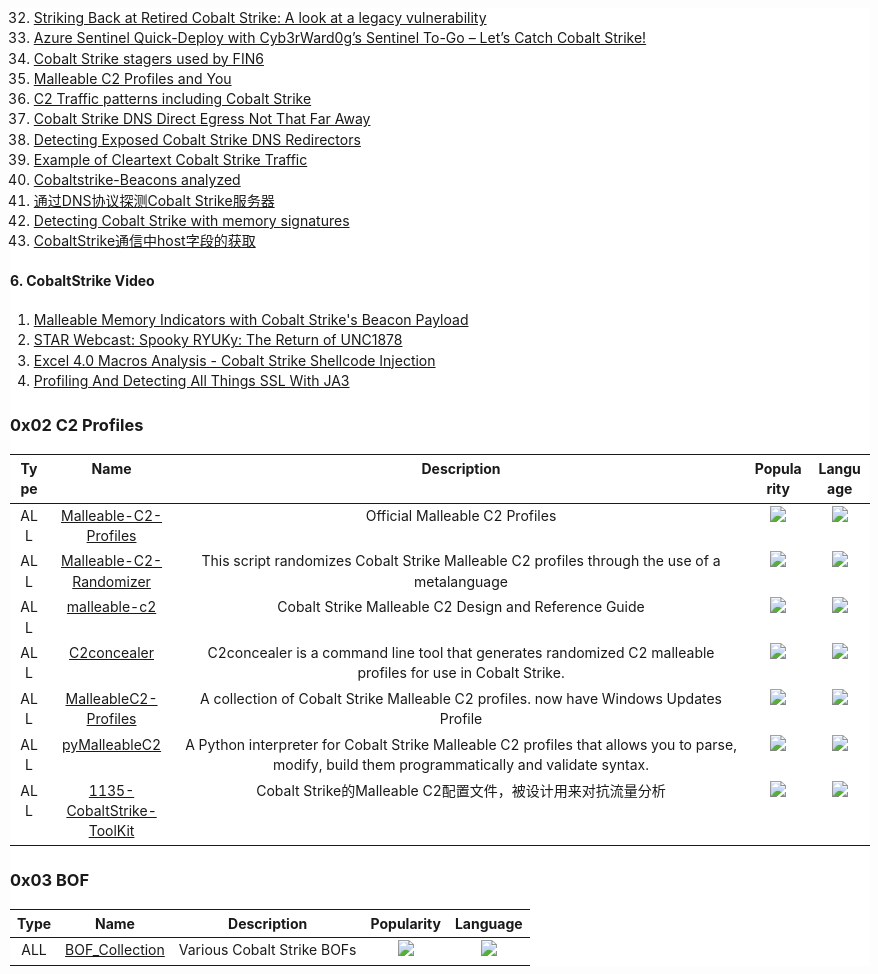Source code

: 32. [Striking Back at Retired Cobalt Strike: A look at a legacy vulnerability](https://research.nccgroup.com/2020/06/15/striking-back-at-retired-cobalt-strike-a-look-at-a-legacy-vulnerability/)
33. [Azure Sentinel Quick-Deploy with Cyb3rWard0g’s Sentinel To-Go – Let’s Catch Cobalt Strike!](https://www.blackhillsinfosec.com/azure-sentinel-quick-deploy-with-cyb3rward0gs-sentinel-to-go-lets-catch-cobalt-strike/)
34. [Cobalt Strike stagers used by FIN6](https://malwarelab.eu/posts/fin6-cobalt-strike/)
35. [Malleable C2 Profiles and You](https://haggis-m.medium.com/malleable-c2-profiles-and-you-7c7ab43e7929)
36. [C2 Traffic patterns including Cobalt Strike](https://marcoramilli.com/2021/01/09/c2-traffic-patterns-personal-notes/)
37. [Cobalt Strike DNS Direct Egress Not That Far Away](https://dtm.uk/cobalt-strike-dns-direct-egress/)
38. [Detecting Exposed Cobalt Strike DNS Redirectors](https://labs.f-secure.com/blog/detecting-exposed-cobalt-strike-dns-redirectors)
39. [Example of Cleartext Cobalt Strike Traffic](https://isc.sans.edu/forums/diary/Example+of+Cleartext+Cobalt+Strike+Traffic+Thanks+Brad/27300/)
40. [Cobaltstrike-Beacons analyzed](https://zero.bs/cobaltstrike-beacons-analyzed.html)
41. [通过DNS协议探测Cobalt Strike服务器](https://mp.weixin.qq.com/s/peIpPJLt4NuJI1a31S_qbQ)
42. [Detecting Cobalt Strike with memory signatures](https://www.elastic.co/cn/blog/detecting-cobalt-strike-with-memory-signatures)
43. [CobaltStrike通信中host字段的获取](https://zhufan.net/2021/01/05/cobaltstrike%E9%80%9A%E4%BF%A1%E4%B8%ADhost%E5%AD%97%E6%AE%B5%E7%9A%84%E8%8E%B7%E5%8F%96/)

#### 6. CobaltStrike Video

1. [Malleable Memory Indicators with Cobalt Strike's Beacon Payload](https://www.youtube.com/watch?v=93GyP-mEUAw&feature=emb_title)
2. [STAR Webcast: Spooky RYUKy: The Return of UNC1878](https://www.youtube.com/watch?v=BhjQ6zsCVSc)
3. [Excel 4.0 Macros Analysis - Cobalt Strike Shellcode Injection](https://www.youtube.com/watch?v=XnN_UWfHlNM)
4. [Profiling And Detecting All Things SSL With JA3](https://www.youtube.com/watch?v=oprPu7UIEuk)

### 0x02 C2 Profiles

| Type |                             Name                             |                         Description                          |                          Popularity                          |                           Language                           |
| :--: | :----------------------------------------------------------: | :----------------------------------------------------------: | :----------------------------------------------------------: | :----------------------------------------------------------: |
| ALL  | [Malleable-C2-Profiles](https://github.com/rsmudge/Malleable-C2-Profiles) |                Official Malleable C2 Profiles                | ![](https://img.shields.io/github/stars/rsmudge/Malleable-C2-Profiles) | ![](https://img.shields.io/github/languages/top/rsmudge/Malleable-C2-Profiles) |
| ALL  | [Malleable-C2-Randomizer](https://github.com/bluscreenofjeff/Malleable-C2-Randomizer) | This script randomizes Cobalt Strike Malleable C2 profiles through the use of a metalanguage | ![](https://img.shields.io/github/stars/bluscreenofjeff/Malleable-C2-Randomizer) | ![](https://img.shields.io/github/languages/top/bluscreenofjeff/Malleable-C2-Randomizer) |
| ALL  | [malleable-c2](https://github.com/threatexpress/malleable-c2) |    Cobalt Strike Malleable C2 Design and Reference Guide     | ![](https://img.shields.io/github/stars/threatexpress/malleable-c2) | ![](https://img.shields.io/github/languages/top/threatexpress/malleable-c2) |
| ALL  | [C2concealer](https://github.com/FortyNorthSecurity/C2concealer) | C2concealer is a command line tool that generates randomized C2 malleable profiles for use in Cobalt Strike. | ![](https://img.shields.io/github/stars/FortyNorthSecurity/C2concealer) | ![](https://img.shields.io/github/languages/top/FortyNorthSecurity/C2concealer) |
| ALL  | [MalleableC2-Profiles](https://github.com/mhaskar/MalleableC2-Profiles) | A collection of Cobalt Strike Malleable C2 profiles. now have Windows Updates Profile | ![](https://img.shields.io/github/stars/mhaskar/MalleableC2-Profiles) | ![](https://img.shields.io/github/languages/top/mhaskar/MalleableC2-Profiles) |
| ALL  | [pyMalleableC2](https://github.com/Porchetta-Industries/pyMalleableC2) | A Python interpreter for Cobalt Strike Malleable C2 profiles that allows you to parse, modify, build them programmatically and validate syntax. | ![](https://img.shields.io/github/stars/Porchetta-Industries/pyMalleableC2) | ![](https://img.shields.io/github/languages/top/Porchetta-Industries/pyMalleableC2) |
| ALL  | [1135-CobaltStrike-ToolKit](https://github.com/1135/1135-CobaltStrike-ToolKit) | Cobalt Strike的Malleable C2配置文件，被设计用来对抗流量分析  | ![](https://img.shields.io/github/stars/1135/1135-CobaltStrike-ToolKit) | ![](https://img.shields.io/github/languages/top/1135/1135-CobaltStrike-ToolKit) |

### 0x03 BOF

|    Type     |                             Name                             |                         Description                          |                          Popularity                          |                           Language                           |
| :---------: | :----------------------------------------------------------: | :----------------------------------------------------------: | :----------------------------------------------------------: | :----------------------------------------------------------: |
|     ALL     | [BOF_Collection](https://github.com/rvrsh3ll/BOF_Collection) |                  Various Cobalt Strike BOFs                  | ![](https://img.shields.io/github/stars/rvrsh3ll/BOF_Collection) | ![](https://img.shields.io/github/languages/top/rvrsh3ll/BOF_Collection) |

--- To do ---
Give back the records above word for word, minus any image they hold.

--- Task result ---
Source code

: 32. [Striking Back at Retired Cobalt Strike: A look at a legacy vulnerability](https://research.nccgroup.com/2020/06/15/striking-back-at-retired-cobalt-strike-a-look-at-a-legacy-vulnerability/)
33. [Azure Sentinel Quick-Deploy with Cyb3rWard0g’s Sentinel To-Go – Let’s Catch Cobalt Strike!](https://www.blackhillsinfosec.com/azure-sentinel-quick-deploy-with-cyb3rward0gs-sentinel-to-go-lets-catch-cobalt-strike/)
34. [Cobalt Strike stagers used by FIN6](https://malwarelab.eu/posts/fin6-cobalt-strike/)
35. [Malleable C2 Profiles and You](https://haggis-m.medium.com/malleable-c2-profiles-and-you-7c7ab43e7929)
36. [C2 Traffic patterns including Cobalt Strike](https://marcoramilli.com/2021/01/09/c2-traffic-patterns-personal-notes/)
37. [Cobalt Strike DNS Direct Egress Not That Far Away](https://dtm.uk/cobalt-strike-dns-direct-egress/)
38. [Detecting Exposed Cobalt Strike DNS Redirectors](https://labs.f-secure.com/blog/detecting-exposed-cobalt-strike-dns-redirectors)
39. [Example of Cleartext Cobalt Strike Traffic](https://isc.sans.edu/forums/diary/Example+of+Cleartext+Cobalt+Strike+Traffic+Thanks+Brad/27300/)
40. [Cobaltstrike-Beacons analyzed](https://zero.bs/cobaltstrike-beacons-analyzed.html)
41. [通过DNS协议探测Cobalt Strike服务器](https://mp.weixin.qq.com/s/peIpPJLt4NuJI1a31S_qbQ)
42. [Detecting Cobalt Strike with memory signatures](https://www.elastic.co/cn/blog/detecting-cobalt-strike-with-memory-signatures)
43. [CobaltStrike通信中host字段的获取](https://zhufan.net/2021/01/05/cobaltstrike%E9%80%9A%E4%BF%A1%E4%B8%ADhost%E5%AD%97%E6%AE%B5%E7%9A%84%E8%8E%B7%E5%8F%96/)

#### 6. CobaltStrike Video

1. [Malleable Memory Indicators with Cobalt Strike's Beacon Payload](https://www.youtube.com/watch?v=93GyP-mEUAw&feature=emb_title)
2. [STAR Webcast: Spooky RYUKy: The Return of UNC1878](https://www.youtube.com/watch?v=BhjQ6zsCVSc)
3. [Excel 4.0 Macros Analysis - Cobalt Strike Shellcode Injection](https://www.youtube.com/watch?v=XnN_UWfHlNM)
4. [Profiling And Detecting All Things SSL With JA3](https://www.youtube.com/watch?v=oprPu7UIEuk)

### 0x02 C2 Profiles

| Type |                             Name                             |                         Description                          |                          Popularity                          |                           Language                           |
| :--: | :----------------------------------------------------------: | :----------------------------------------------------------: | :----------------------------------------------------------: | :----------------------------------------------------------: |
| ALL  | [Malleable-C2-Profiles](https://github.com/rsmudge/Malleable-C2-Profiles) |                Official Malleable C2 Profiles                | ![](https://img.shields.io/github/stars/rsmudge/Malleable-C2-Profiles) | ![](https://img.shields.io/github/languages/top/rsmudge/Malleable-C2-Profiles) |
| ALL  | [Malleable-C2-Randomizer](https://github.com/bluscreenofjeff/Malleable-C2-Randomizer) | This script randomizes Cobalt Strike Malleable C2 profiles through the use of a metalanguage | ![](https://img.shields.io/github/stars/bluscreenofjeff/Malleable-C2-Randomizer) | ![](https://img.shields.io/github/languages/top/bluscreenofjeff/Malleable-C2-Randomizer) |
| ALL  | [malleable-c2](https://github.com/threatexpress/malleable-c2) |    Cobalt Strike Malleable C2 Design and Reference Guide     | ![](https://img.shields.io/github/stars/threatexpress/malleable-c2) | ![](https://img.shields.io/github/languages/top/threatexpress/malleable-c2) |
| ALL  | [C2concealer](https://github.com/FortyNorthSecurity/C2concealer) | C2concealer is a command line tool that generates randomized C2 malleable profiles for use in Cobalt Strike. | ![](https://img.shields.io/github/stars/FortyNorthSecurity/C2concealer) | ![](https://img.shields.io/github/languages/top/FortyNorthSecurity/C2concealer) |
| ALL  | [MalleableC2-Profiles](https://github.com/mhaskar/MalleableC2-Profiles) | A collection of Cobalt Strike Malleable C2 profiles. now have Windows Updates Profile | ![](https://img.shields.io/github/stars/mhaskar/MalleableC2-Profiles) | ![](https://img.shields.io/github/languages/top/mhaskar/MalleableC2-Profiles) |
| ALL  | [pyMalleableC2](https://github.com/Porchetta-Industries/pyMalleableC2) | A Python interpreter for Cobalt Strike Malleable C2 profiles that allows you to parse, modify, build them programmatically and validate syntax. | ![](https://img.shields.io/github/stars/Porchetta-Industries/pyMalleableC2) | ![](https://img.shields.io/github/languages/top/Porchetta-Industries/pyMalleableC2) |
| ALL  | [1135-CobaltStrike-ToolKit](https://github.com/1135/1135-CobaltStrike-ToolKit) | Cobalt Strike的Malleable C2配置文件，被设计用来对抗流量分析  | ![](https://img.shields.io/github/stars/1135/1135-CobaltStrike-ToolKit) | ![](https://img.shields.io/github/languages/top/1135/1135-CobaltStrike-ToolKit) |

### 0x03 BOF

|    Type     |                             Name                             |                         Description                          |                          Popularity                          |                           Language                           |
| :---------: | :----------------------------------------------------------: | :----------------------------------------------------------: | :----------------------------------------------------------: | :----------------------------------------------------------: |
|     ALL     | [BOF_Collection](https://github.com/rvrsh3ll/BOF_Collection) |                  Various Cobalt Strike BOFs                  | ![](https://img.shields.io/github/stars/rvrsh3ll/BOF_Collection) | ![](https://img.shields.io/github/languages/top/rvrsh3ll/BOF_Collection) |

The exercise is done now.